Unsurprisingly, then, that precise imagination gives the song’s brothers and sisters more levity. How do you go from an 8:18 opera to a three-and-a-half minute ditty that kind of sounds like it should have been on the Rushmore soundtrack? The Crows pull it off with “Earthquake Driver”, a very catchy and very swinging ode to existential crises. Lyrically, Duritz is on fire when he offers, “So what is the point of this famous self absorption / We turn ourselves into orphans and then spend our nights alone / Living in fear of some kind of imaginary consequence / Terror incognito, ob-la-di libido.” It’s the sound of flippant acceptance that cuts too deep.

Better yet is the fact that they can still slow it down as poignantly as they did when they first said goodnight to Elizabeth. “Possibility Days” is heartbreaking and desperate, if only for how candid the singer sounds in his delivery. He’s always done a good job of convincing us he’s hurt, but these days, that hurt is grown up. And grown-up hurt will forever sound far more defeated than any other blend of pain. Still not convinced? Check out “God of Ocean Tides”, when Duritz offers this gem: “I know I said I never loved you / But I might / Just try again tonight.”

Still, it doesn’t get much better than the one-two punch of “Cover Up The Sun” and “John Appleseed’s Lament”. It’s always felt like they’ve wanted to go full-on Mumford and Sons, anyway, and with the former, they accomplish just that, the tempo kicked up like the train traveling from New Orleans To Texas that Duritz sings about. The song just must slay in a live setting. 

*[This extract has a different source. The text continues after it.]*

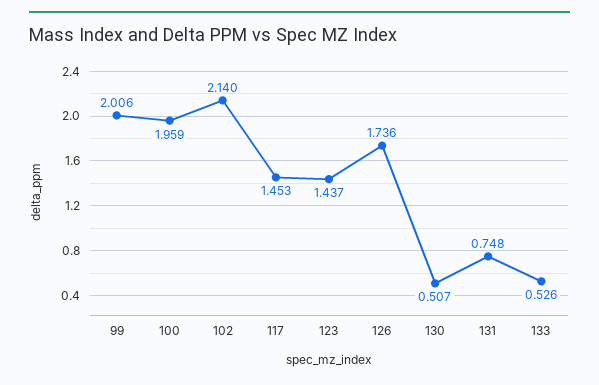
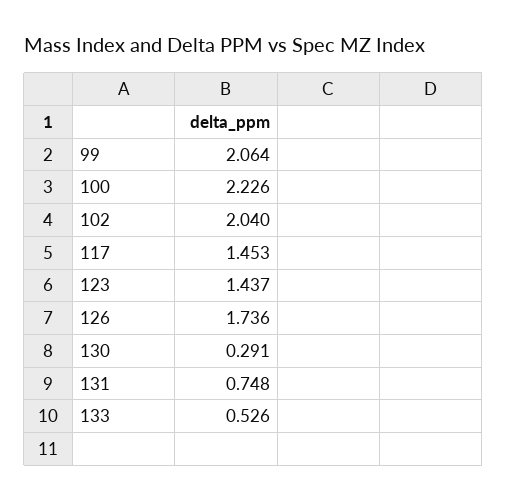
99: 2.006 -> 2.064
100: 1.959 -> 2.226
102: 2.14 -> 2.04
130: 0.507 -> 0.291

The latter, meanwhile, slightly recalls “A Murder Of One” in the way that says, “Get out of the way, music, and let Duritz just go.” So, he does, despite the musical repetition of the verses. Most curious is it provides a rare moment of Adam Duritz referring to himself as Adam Duritz in the context one of his own songs. It’s during a frustrated exchange between the singer and a lover and it works in a way that makes the operation feel so much more personal than these guys have ever felt before. Which is weird, obviously, because they are such a personal band. 

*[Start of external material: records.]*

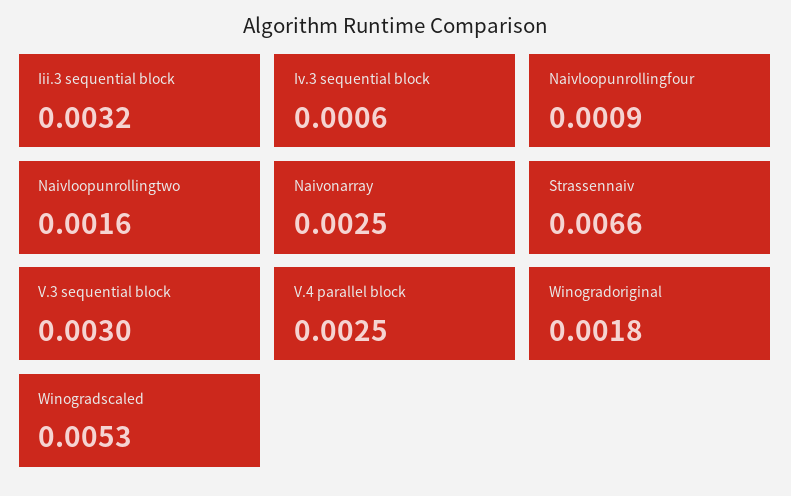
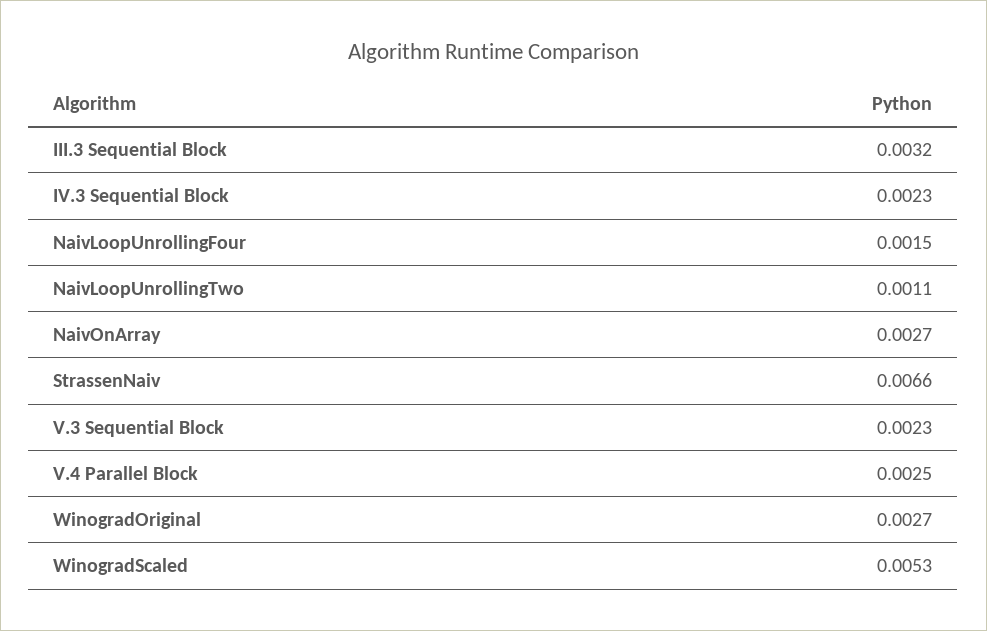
Iv.3 sequential block: 0.0006 -> 0.0023
Naivloopunrollingfour: 0.0009 -> 0.0015
Naivloopunrollingtwo: 0.0016 -> 0.0011
Naivonarray: 0.0025 -> 0.0027
V.3 sequential block: 0.003 -> 0.0023
Winogradoriginal: 0.0018 -> 0.0027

And they’re also a fearless band. Twenty-one years after the Counting Crows’ debut breakthrough cut between the rock radio noise and launched this band’s career, they are still finding ways to win the battle against irrelevancy. What other early ’90s alt-pop-rock band can say that? Don’t try to call it a comeback or a resurgence or some other dismissive, backhanded compliment, because between August and Recovering The Satellites, they got better. Between Recovering The Satellites and This Desert Life, they got better. Ditto for Hard Candy and then ditto for Saturday Nights

The best part about Somewhere Under Wonderland? Yes, that trajectory keeps its pace, but it also assures anyone still listening that in 21 years, that story probably won’t be any different. And such will be true, even if God isn’t on their side.